## 6.16 Goodness-of-fit

Since a binary outcome can only take on two possible values, numerically represented as 1 for the condition of interest and 0 otherwise, how close individual predicted values are to observed values is not a great indication of goodness-of-fit. The logistic regression curve does not actually go through the 1s and 0s (see Figure 6.2). However, within a group of individuals, we can expect a good-fitting model to produce predicted probabilities that are similar to the observed proportion of \(Y = 1\) values within that group.

### 6.16.1 Hosmer-Lemeshow test

The **Hosmer-Lemeshow test** (Hosmer and Lemeshow 2000) (HL test) quantifies this expectation by splitting the data into 10 groups based on their predicted probabilities and then, within groups, comparing the observed and expected proportions. The first group is the 10% of observations with the lowest predicted probabilities, the second is the 10% with the next lowest, and so on. If the model fits well, we expect the observed proportions of \(Y = 1\) in these groups to be similar to their within-group average predicted probabilities.

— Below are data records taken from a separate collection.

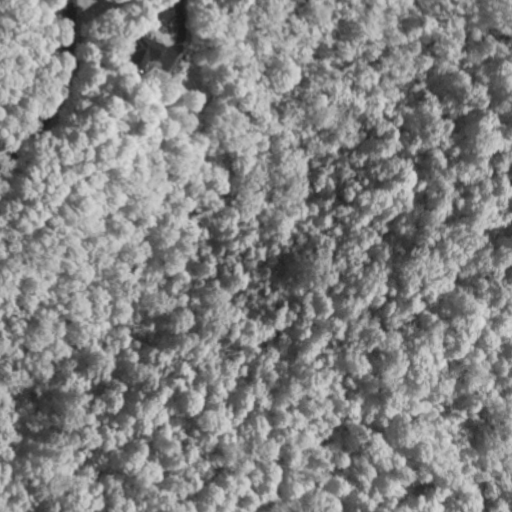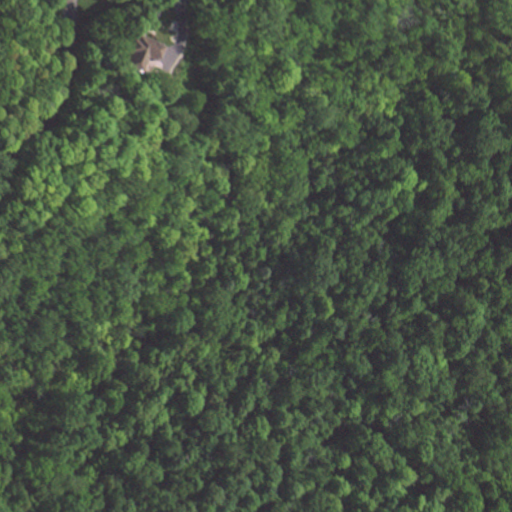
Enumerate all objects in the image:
road: (178, 28)
building: (135, 52)
road: (58, 91)
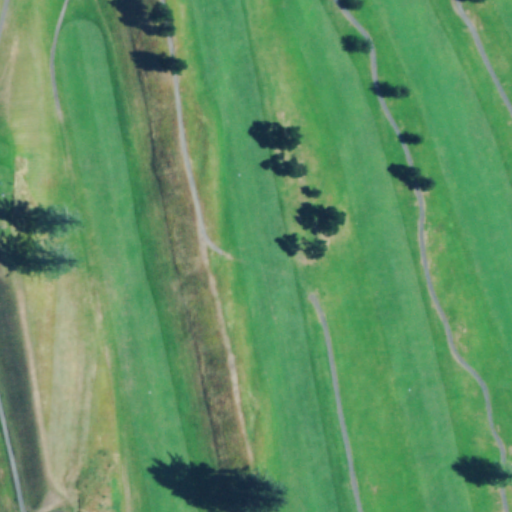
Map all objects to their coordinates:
park: (256, 256)
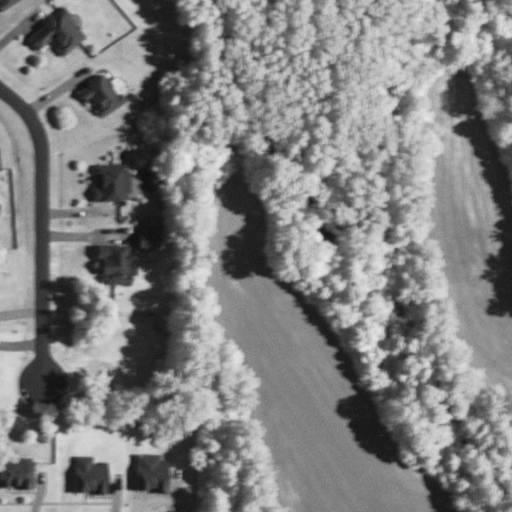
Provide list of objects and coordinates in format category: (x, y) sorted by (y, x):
building: (5, 3)
building: (6, 3)
building: (56, 31)
building: (57, 31)
building: (99, 93)
building: (101, 93)
building: (0, 166)
building: (110, 180)
building: (111, 181)
road: (41, 225)
building: (146, 238)
building: (147, 240)
building: (114, 262)
building: (113, 264)
road: (21, 311)
building: (15, 470)
building: (149, 471)
building: (88, 474)
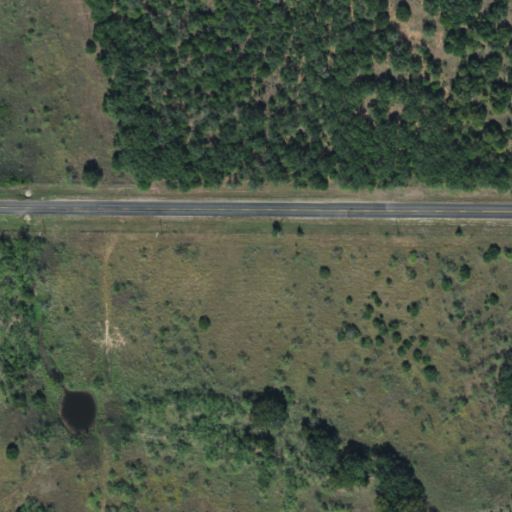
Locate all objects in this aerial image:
road: (256, 211)
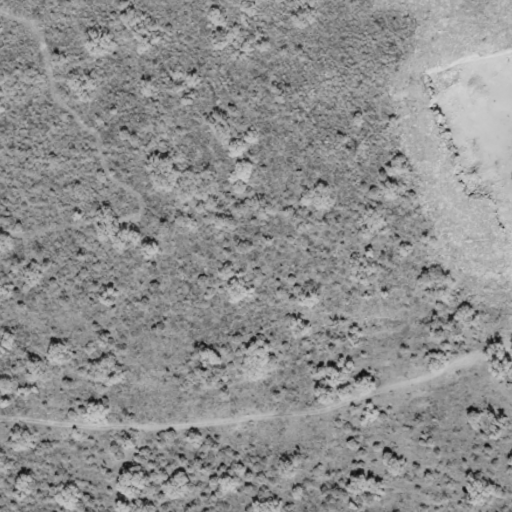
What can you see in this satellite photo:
road: (261, 408)
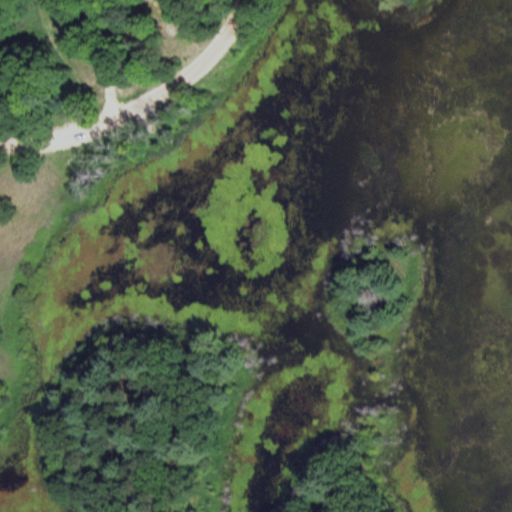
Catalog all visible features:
building: (168, 0)
road: (141, 102)
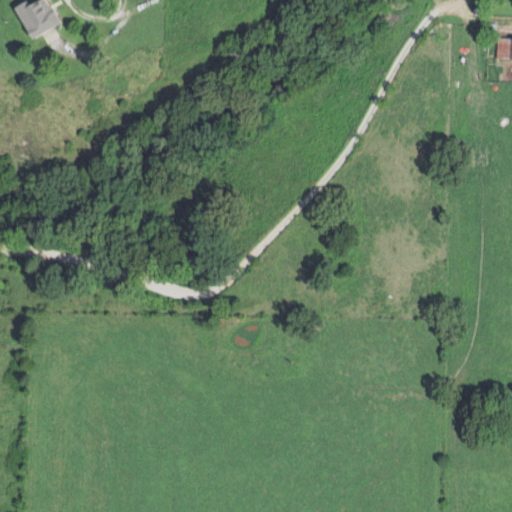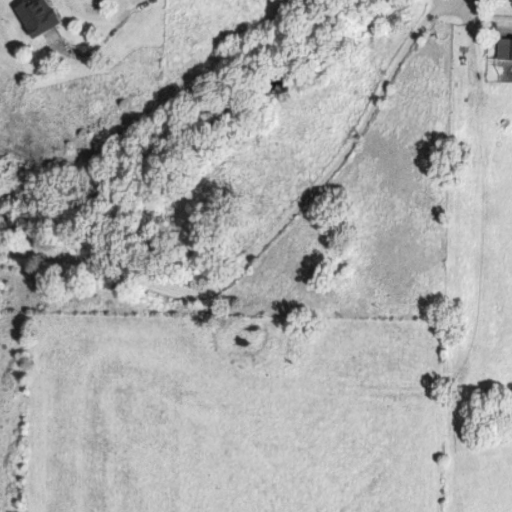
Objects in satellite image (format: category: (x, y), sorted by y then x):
building: (34, 16)
road: (97, 41)
road: (290, 210)
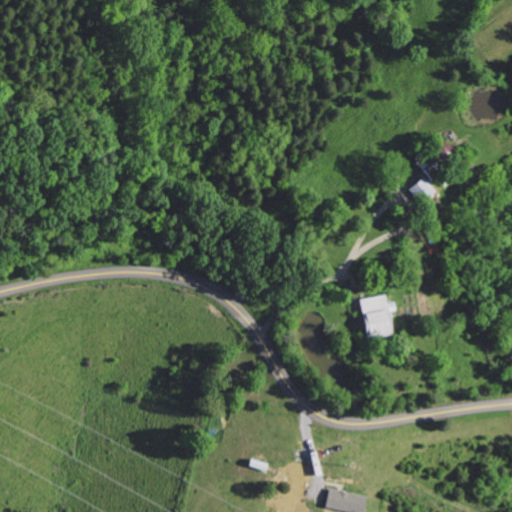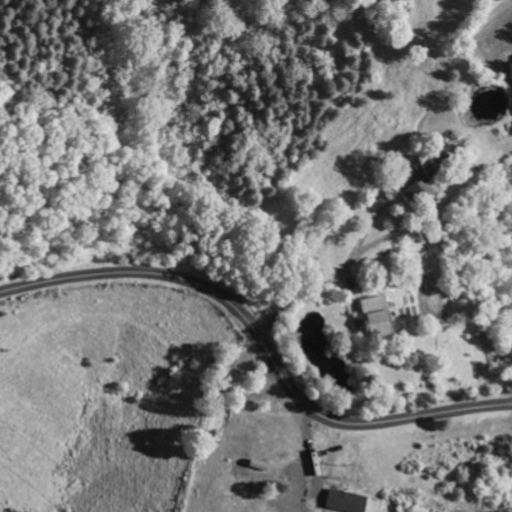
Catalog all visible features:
building: (419, 189)
road: (347, 266)
road: (483, 272)
road: (261, 295)
road: (275, 312)
building: (372, 314)
road: (262, 341)
building: (343, 500)
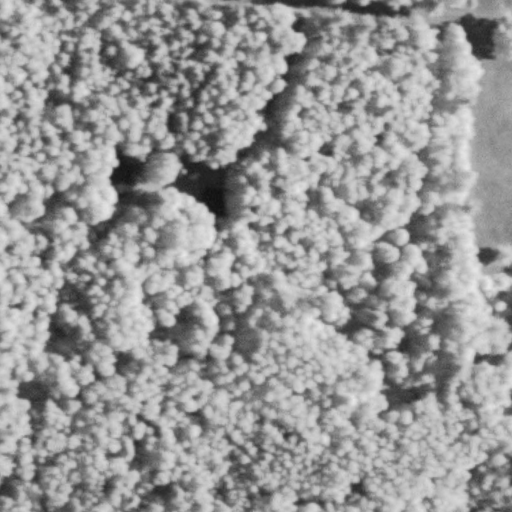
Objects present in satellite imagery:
road: (384, 12)
building: (119, 178)
building: (211, 197)
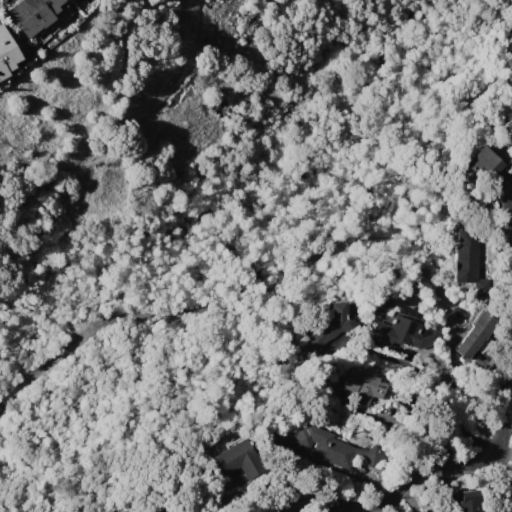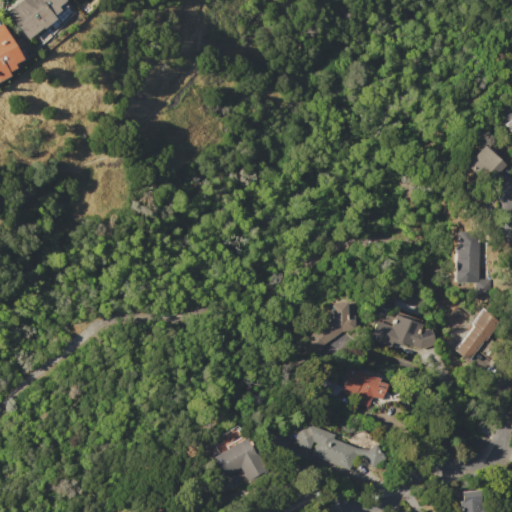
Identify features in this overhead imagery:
building: (32, 14)
building: (34, 15)
building: (6, 53)
building: (6, 53)
road: (119, 77)
building: (509, 125)
road: (129, 130)
building: (483, 162)
park: (209, 212)
building: (467, 259)
road: (90, 329)
building: (399, 330)
building: (402, 334)
building: (472, 334)
building: (474, 334)
road: (390, 357)
building: (362, 385)
building: (327, 386)
building: (362, 386)
road: (472, 401)
road: (509, 437)
building: (330, 447)
building: (333, 448)
building: (236, 459)
building: (238, 460)
building: (467, 500)
building: (467, 501)
building: (507, 504)
building: (421, 511)
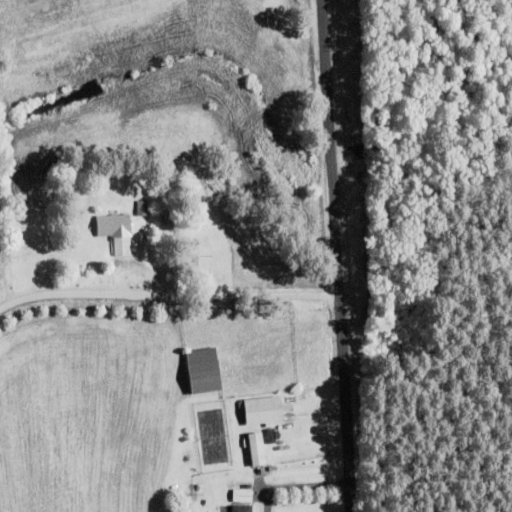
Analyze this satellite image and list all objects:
building: (117, 232)
road: (336, 256)
road: (168, 292)
building: (204, 370)
building: (257, 449)
building: (242, 500)
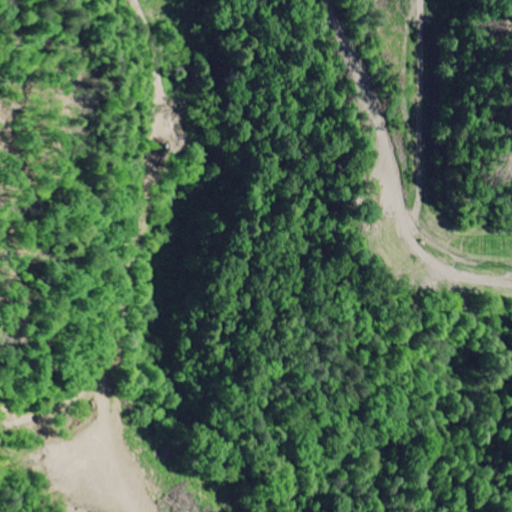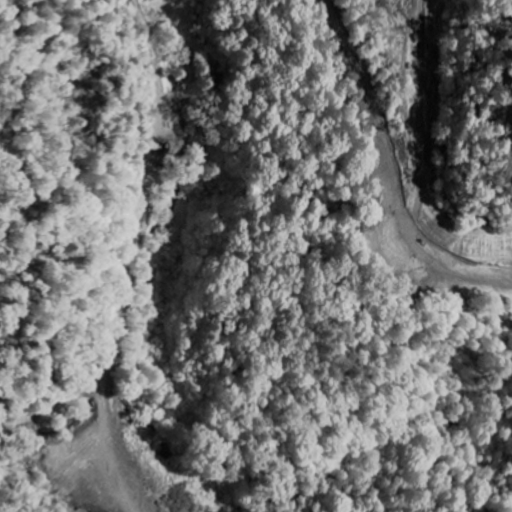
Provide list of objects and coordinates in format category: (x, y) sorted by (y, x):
road: (26, 31)
road: (102, 263)
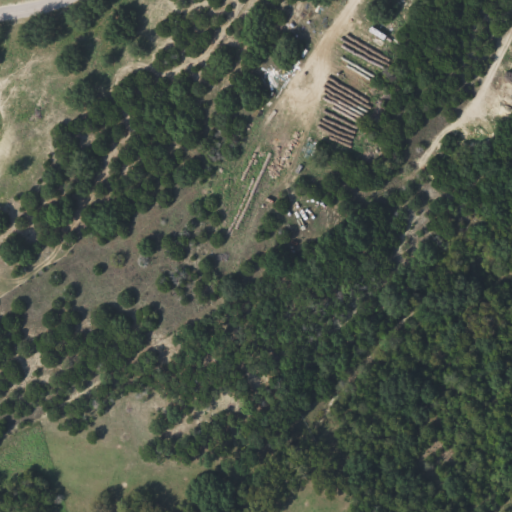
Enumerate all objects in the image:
road: (17, 6)
road: (492, 78)
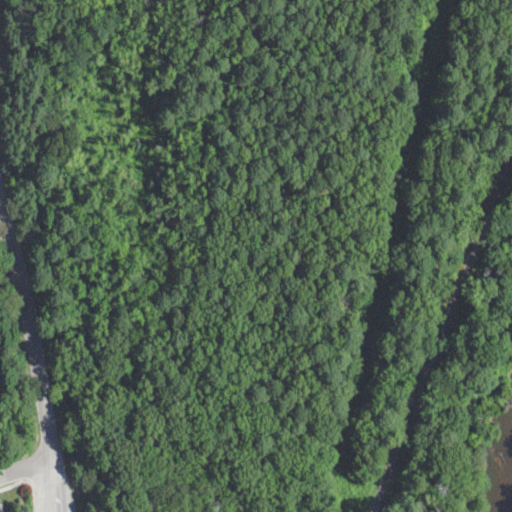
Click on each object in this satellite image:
park: (275, 245)
road: (32, 329)
road: (442, 333)
road: (25, 468)
road: (31, 472)
road: (14, 484)
road: (61, 484)
road: (45, 485)
road: (36, 494)
building: (3, 510)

The HL test compares the observed to expected within each group and sums over groups to obtain a statistic that has a chi-square distribution. If the overall deviation is large, then the statistic will be large and the p-value will be small, resulting in rejection of the null hypothesis that the data arise from the specified model. In other words, a large p-value indicates a good fit and a small p-value indicates a poor fit.

You can carry out the HL test in R using `ResourceSelection::hoslem.test()`

(Lele, Keim, and Solymos 2023). The function requires you to input the outcome values (as 0s and 1s) and fitted probabilities. Extract the outcome and fitted values from a model fit using `fit$y`

and `fit$fitted.values`

. Using `fit$y`

is safer than extracting the outcome from the dataset (e.g., `nsduh$mj_lifetime`

) – if there are missing values the outcome extracted from the dataset will have a different length than the fitted values.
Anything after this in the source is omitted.